(Voci del dataset)
□ □ □

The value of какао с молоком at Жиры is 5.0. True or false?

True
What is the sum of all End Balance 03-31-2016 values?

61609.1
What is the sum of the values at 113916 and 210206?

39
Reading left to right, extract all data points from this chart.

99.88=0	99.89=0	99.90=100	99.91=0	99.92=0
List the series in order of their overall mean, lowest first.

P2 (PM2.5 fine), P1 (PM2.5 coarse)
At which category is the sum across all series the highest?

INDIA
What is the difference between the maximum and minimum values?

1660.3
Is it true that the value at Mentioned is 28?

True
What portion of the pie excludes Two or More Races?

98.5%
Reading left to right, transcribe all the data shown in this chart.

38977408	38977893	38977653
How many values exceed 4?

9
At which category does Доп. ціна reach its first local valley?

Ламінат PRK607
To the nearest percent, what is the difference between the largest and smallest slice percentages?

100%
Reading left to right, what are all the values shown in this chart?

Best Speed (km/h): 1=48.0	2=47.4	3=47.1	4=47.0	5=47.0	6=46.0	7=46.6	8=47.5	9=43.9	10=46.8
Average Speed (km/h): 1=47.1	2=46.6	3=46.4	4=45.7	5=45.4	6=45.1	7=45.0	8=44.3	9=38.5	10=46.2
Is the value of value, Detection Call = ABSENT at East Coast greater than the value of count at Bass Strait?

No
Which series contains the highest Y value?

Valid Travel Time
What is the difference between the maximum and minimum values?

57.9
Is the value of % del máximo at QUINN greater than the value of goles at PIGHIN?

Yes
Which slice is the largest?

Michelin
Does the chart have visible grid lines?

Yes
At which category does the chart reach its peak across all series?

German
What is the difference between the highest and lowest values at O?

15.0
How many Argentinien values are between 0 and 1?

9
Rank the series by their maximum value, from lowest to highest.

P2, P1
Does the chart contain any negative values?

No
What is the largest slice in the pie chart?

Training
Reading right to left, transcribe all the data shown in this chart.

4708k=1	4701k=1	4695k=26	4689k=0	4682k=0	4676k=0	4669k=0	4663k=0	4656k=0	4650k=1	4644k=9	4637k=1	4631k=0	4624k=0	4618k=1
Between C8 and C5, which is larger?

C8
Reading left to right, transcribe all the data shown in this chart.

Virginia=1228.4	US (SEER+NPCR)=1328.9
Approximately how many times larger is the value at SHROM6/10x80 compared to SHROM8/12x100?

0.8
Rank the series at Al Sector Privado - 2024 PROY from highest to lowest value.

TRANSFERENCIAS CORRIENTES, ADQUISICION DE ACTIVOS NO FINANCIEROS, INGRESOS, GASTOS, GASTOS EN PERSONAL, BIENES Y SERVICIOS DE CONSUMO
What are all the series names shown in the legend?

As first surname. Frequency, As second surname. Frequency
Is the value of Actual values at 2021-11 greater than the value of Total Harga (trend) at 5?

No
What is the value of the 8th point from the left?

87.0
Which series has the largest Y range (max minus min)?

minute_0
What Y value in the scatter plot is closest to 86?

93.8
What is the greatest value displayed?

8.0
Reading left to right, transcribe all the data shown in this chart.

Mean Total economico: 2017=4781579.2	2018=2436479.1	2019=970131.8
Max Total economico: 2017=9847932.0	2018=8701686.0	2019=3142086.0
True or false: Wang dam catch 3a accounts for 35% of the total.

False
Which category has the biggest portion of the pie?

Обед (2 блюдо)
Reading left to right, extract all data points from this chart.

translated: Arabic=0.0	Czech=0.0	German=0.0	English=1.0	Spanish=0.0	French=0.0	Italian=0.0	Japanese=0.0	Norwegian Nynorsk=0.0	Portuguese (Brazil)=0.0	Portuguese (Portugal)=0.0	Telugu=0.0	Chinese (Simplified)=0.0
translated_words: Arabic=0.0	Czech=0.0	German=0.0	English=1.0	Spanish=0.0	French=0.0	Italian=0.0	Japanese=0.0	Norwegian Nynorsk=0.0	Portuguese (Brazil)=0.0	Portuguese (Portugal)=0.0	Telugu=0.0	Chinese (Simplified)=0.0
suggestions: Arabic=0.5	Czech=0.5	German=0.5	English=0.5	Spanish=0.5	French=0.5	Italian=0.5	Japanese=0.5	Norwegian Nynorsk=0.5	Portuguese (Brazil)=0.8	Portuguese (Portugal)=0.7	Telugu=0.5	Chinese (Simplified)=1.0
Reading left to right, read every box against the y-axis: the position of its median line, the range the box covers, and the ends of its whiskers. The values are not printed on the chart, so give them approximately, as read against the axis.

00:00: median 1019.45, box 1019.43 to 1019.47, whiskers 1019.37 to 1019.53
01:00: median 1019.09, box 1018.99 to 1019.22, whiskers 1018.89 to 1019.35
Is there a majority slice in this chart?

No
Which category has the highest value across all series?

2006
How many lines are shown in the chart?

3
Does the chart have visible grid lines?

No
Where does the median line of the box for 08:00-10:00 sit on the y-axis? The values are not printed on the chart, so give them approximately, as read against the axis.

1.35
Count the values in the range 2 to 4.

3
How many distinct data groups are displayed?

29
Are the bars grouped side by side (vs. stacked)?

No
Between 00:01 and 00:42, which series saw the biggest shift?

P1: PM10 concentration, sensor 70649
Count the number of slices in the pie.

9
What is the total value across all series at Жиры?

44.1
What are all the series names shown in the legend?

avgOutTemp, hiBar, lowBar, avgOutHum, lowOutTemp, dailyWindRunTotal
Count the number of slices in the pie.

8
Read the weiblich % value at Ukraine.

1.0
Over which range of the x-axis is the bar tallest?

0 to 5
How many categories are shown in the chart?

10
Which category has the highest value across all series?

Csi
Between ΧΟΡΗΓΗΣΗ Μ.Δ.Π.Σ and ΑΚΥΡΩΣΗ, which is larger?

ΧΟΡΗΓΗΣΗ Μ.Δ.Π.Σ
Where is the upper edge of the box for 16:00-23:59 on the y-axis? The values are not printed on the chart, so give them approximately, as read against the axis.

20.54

□ □ □

### Consegna esercizio
Ricopia parola per parola tutte le righe riportate sopra, senza alcuna modifica.

### Soluzione scritta
The value of какао с молоком at Жиры is 5.0. True or false?

True
What is the sum of all End Balance 03-31-2016 values?

61609.1
What is the sum of the values at 113916 and 210206?

39
Reading left to right, extract all data points from this chart.

99.88=0	99.89=0	99.90=100	99.91=0	99.92=0
List the series in order of their overall mean, lowest first.

P2 (PM2.5 fine), P1 (PM2.5 coarse)
At which category is the sum across all series the highest?

INDIA
What is the difference between the maximum and minimum values?

1660.3
Is it true that the value at Mentioned is 28?

True
What portion of the pie excludes Two or More Races?

98.5%
Reading left to right, transcribe all the data shown in this chart.

38977408	38977893	38977653
How many values exceed 4?

9
At which category does Доп. ціна reach its first local valley?

Ламінат PRK607
To the nearest percent, what is the difference between the largest and smallest slice percentages?

100%
Reading left to right, what are all the values shown in this chart?

Best Speed (km/h): 1=48.0	2=47.4	3=47.1	4=47.0	5=47.0	6=46.0	7=46.6	8=47.5	9=43.9	10=46.8
Average Speed (km/h): 1=47.1	2=46.6	3=46.4	4=45.7	5=45.4	6=45.1	7=45.0	8=44.3	9=38.5	10=46.2
Is the value of value, Detection Call = ABSENT at East Coast greater than the value of count at Bass Strait?

No
Which series contains the highest Y value?

Valid Travel Time
What is the difference between the maximum and minimum values?

57.9
Is the value of % del máximo at QUINN greater than the value of goles at PIGHIN?

Yes
Which slice is the largest?

Michelin
Does the chart have visible grid lines?

Yes
At which category does the chart reach its peak across all series?

German
What is the difference between the highest and lowest values at O?

15.0
How many Argentinien values are between 0 and 1?

9
Rank the series by their maximum value, from lowest to highest.

P2, P1
Does the chart contain any negative values?

No
What is the largest slice in the pie chart?

Training
Reading right to left, transcribe all the data shown in this chart.

4708k=1	4701k=1	4695k=26	4689k=0	4682k=0	4676k=0	4669k=0	4663k=0	4656k=0	4650k=1	4644k=9	4637k=1	4631k=0	4624k=0	4618k=1
Between C8 and C5, which is larger?

C8
Reading left to right, transcribe all the data shown in this chart.

Virginia=1228.4	US (SEER+NPCR)=1328.9
Approximately how many times larger is the value at SHROM6/10x80 compared to SHROM8/12x100?

0.8
Rank the series at Al Sector Privado - 2024 PROY from highest to lowest value.

TRANSFERENCIAS CORRIENTES, ADQUISICION DE ACTIVOS NO FINANCIEROS, INGRESOS, GASTOS, GASTOS EN PERSONAL, BIENES Y SERVICIOS DE CONSUMO
What are all the series names shown in the legend?

As first surname. Frequency, As second surname. Frequency
Is the value of Actual values at 2021-11 greater than the value of Total Harga (trend) at 5?

No
What is the value of the 8th point from the left?

87.0
Which series has the largest Y range (max minus min)?

minute_0
What Y value in the scatter plot is closest to 86?

93.8
What is the greatest value displayed?

8.0
Reading left to right, transcribe all the data shown in this chart.

Mean Total economico: 2017=4781579.2	2018=2436479.1	2019=970131.8
Max Total economico: 2017=9847932.0	2018=8701686.0	2019=3142086.0
True or false: Wang dam catch 3a accounts for 35% of the total.

False
Which category has the biggest portion of the pie?

Обед (2 блюдо)
Reading left to right, extract all data points from this chart.

translated: Arabic=0.0	Czech=0.0	German=0.0	English=1.0	Spanish=0.0	French=0.0	Italian=0.0	Japanese=0.0	Norwegian Nynorsk=0.0	Portuguese (Brazil)=0.0	Portuguese (Portugal)=0.0	Telugu=0.0	Chinese (Simplified)=0.0
translated_words: Arabic=0.0	Czech=0.0	German=0.0	English=1.0	Spanish=0.0	French=0.0	Italian=0.0	Japanese=0.0	Norwegian Nynorsk=0.0	Portuguese (Brazil)=0.0	Portuguese (Portugal)=0.0	Telugu=0.0	Chinese (Simplified)=0.0
suggestions: Arabic=0.5	Czech=0.5	German=0.5	English=0.5	Spanish=0.5	French=0.5	Italian=0.5	Japanese=0.5	Norwegian Nynorsk=0.5	Portuguese (Brazil)=0.8	Portuguese (Portugal)=0.7	Telugu=0.5	Chinese (Simplified)=1.0
Reading left to right, read every box against the y-axis: the position of its median line, the range the box covers, and the ends of its whiskers. The values are not printed on the chart, so give them approximately, as read against the axis.

00:00: median 1019.45, box 1019.43 to 1019.47, whiskers 1019.37 to 1019.53
01:00: median 1019.09, box 1018.99 to 1019.22, whiskers 1018.89 to 1019.35
Is there a majority slice in this chart?

No
Which category has the highest value across all series?

2006
How many lines are shown in the chart?

3
Does the chart have visible grid lines?

No
Where does the median line of the box for 08:00-10:00 sit on the y-axis? The values are not printed on the chart, so give them approximately, as read against the axis.

1.35
Count the values in the range 2 to 4.

3
How many distinct data groups are displayed?

29
Are the bars grouped side by side (vs. stacked)?

No
Between 00:01 and 00:42, which series saw the biggest shift?

P1: PM10 concentration, sensor 70649
Count the number of slices in the pie.

9
What is the total value across all series at Жиры?

44.1
What are all the series names shown in the legend?

avgOutTemp, hiBar, lowBar, avgOutHum, lowOutTemp, dailyWindRunTotal
Count the number of slices in the pie.

8
Read the weiblich % value at Ukraine.

1.0
Over which range of the x-axis is the bar tallest?

0 to 5
How many categories are shown in the chart?

10
Which category has the highest value across all series?

Csi
Between ΧΟΡΗΓΗΣΗ Μ.Δ.Π.Σ and ΑΚΥΡΩΣΗ, which is larger?

ΧΟΡΗΓΗΣΗ Μ.Δ.Π.Σ
Where is the upper edge of the box for 16:00-23:59 on the y-axis? The values are not printed on the chart, so give them approximately, as read against the axis.

20.54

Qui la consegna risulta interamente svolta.